Kill Game
|The stone angels which decorate the elegant lawns of the cemetery pray for the dead, but it brings little comfort to the former students of Grace Arbor High School, not that they apparently need much. Reunited for Jimmy’s funeral, tortured and killed by drug dealers to whom he was in debt, these are not nice people.
Back in the day it was Jimmy who was the prankster but they all participated in his games and they could be unthinkingly vicious, treating others like objects, their current indifference towards their departed classmate marked in the language they use towards each other and anyone with whom they interact: casual racism, homophobia and misogyny.
But Sheriff Blake (Tommy Beardmore) is keeping something from the others: tortured and set on fire, Jimmy’s death was no gangland hit, and soon the rest of them will each be targeted in different ways, small reminders of the events of three years previously, the incident at Sandy Beach in which they were all involved and which they conspired to cover up as a tragic accident.
With little attempt made to introduce or differentiate the characters, the indication is that within a short space of time they’ll be pretty much interchangeable victims, so accustomed to cruelty that they blame their victims for not having a sense of humour without ever questioning their own actions and the consequences upon those they bullied.
A bargain sub-basement I Barely Care What You Did Three Summers Back, an already-been-seen-Saw, the theme of “let the punishment fit the crime” having been done with more flair four decades previously in Theatre of Blood, there is nothing in the whole of Kill Game to recommend it, the camera panning so slowly across the tedious slaughter of the not-so-innocents it’s as though the operator suffers from motion sickness.
Boasting terrible prosthetics and laughable back projection during the car rides, even the killings are dull (wasn’t “she died during a routine liposuction” a joke in Clueless?) and the threats fail to be threatening: what kind of person sends a message by having pizza delivered?
The existential angst of the idle rich with their designer clothes, expensive cars and unfeasible shoes, is it to be intuited that they are so bourgeois that the mere presence of a humble dish such as pizza is insulting to them?

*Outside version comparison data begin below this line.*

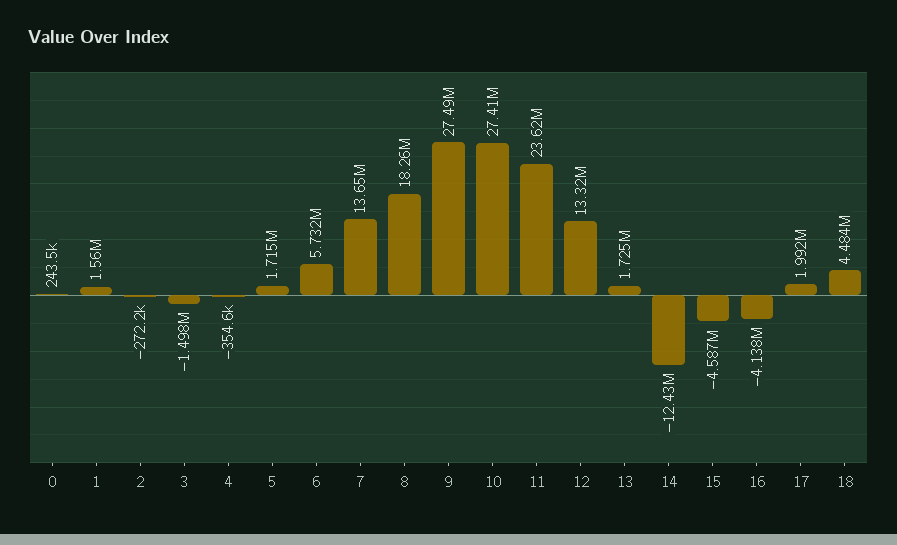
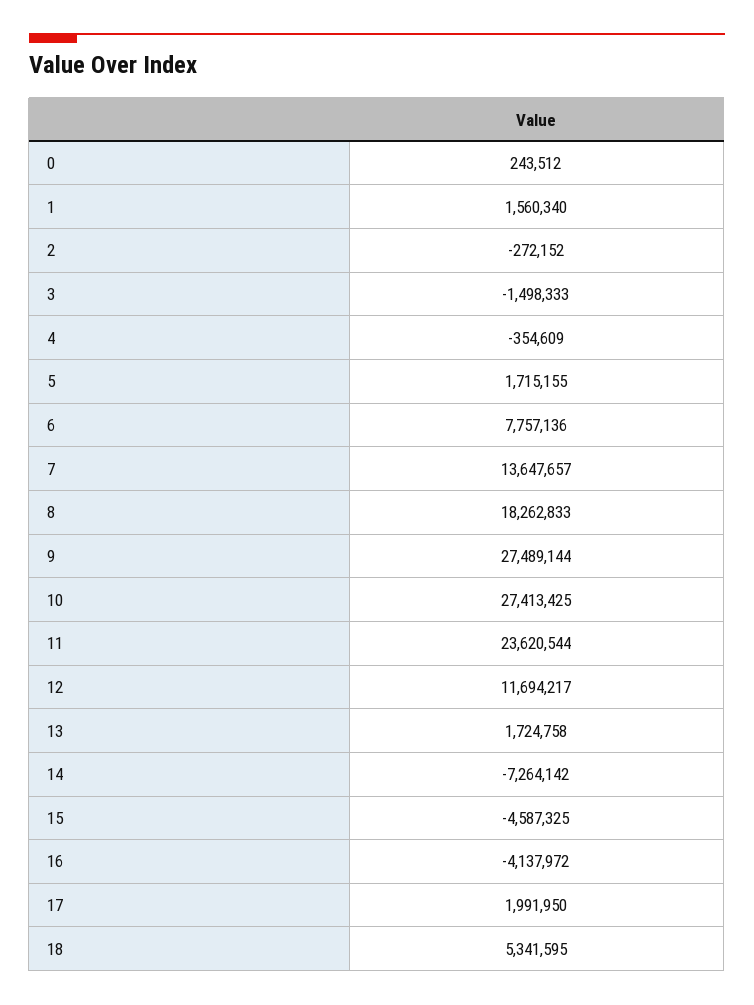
  {
    "0": 243512,
    "1": 1560340,
    "2": -272152,
    "3": -1498333,
    "4": -354609,
    "5": 1715155,
-   "6": 5732000,
+   "6": 7757136,
    "7": 13647657,
    "8": 18262833,
    "9": 27489144,
    "10": 27413425,
    "11": 23620544,
-   "12": 13320000,
+   "12": 11694217,
    "13": 1724758,
-   "14": -12430000,
+   "14": -7264142,
    "15": -4587325,
    "16": -4137972,
    "17": 1991950,
-   "18": 4484000
+   "18": 5341595
  }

Certainly Nathan (The Maze Runner‘s Joe Adler) has no such qualms, cautiously yet unquestioningly accepting the company of the rent boy anonymously sent to his door.
The debut feature of director by Robert Mearns, the sharpness of the digital picture doesn’t lend itself to any semblance of atmosphere, with endless ham-fisted soft-focused flashbacks to “that day on the beach” and acting which varies between a cold read through and the dreariest daytime soap (bad tempered pretty boy Pierson Fode spent a season on The Bold and the Beautiful), even the better performances coming across as artificial and contrived.
With the greatest achievement of the cast being their ability to deliver lines without openly laughing (“The guilt of killing your parents eats away at your aspirations and dreams!”), there is a marked difference between the bland physical perfection of the leads and the heavy-eyebrowed dumpiness of the flannel-clad extras.
Reminding of Society but without the ironic awareness which justified the division, make no mistake, these beautiful people are empty vessels in an echo chamber, and if the intention was for there to be meaning, purpose or a satirical edge, it has been utterly lost in the ineptitude of Mearn’s translation of his own feeble script.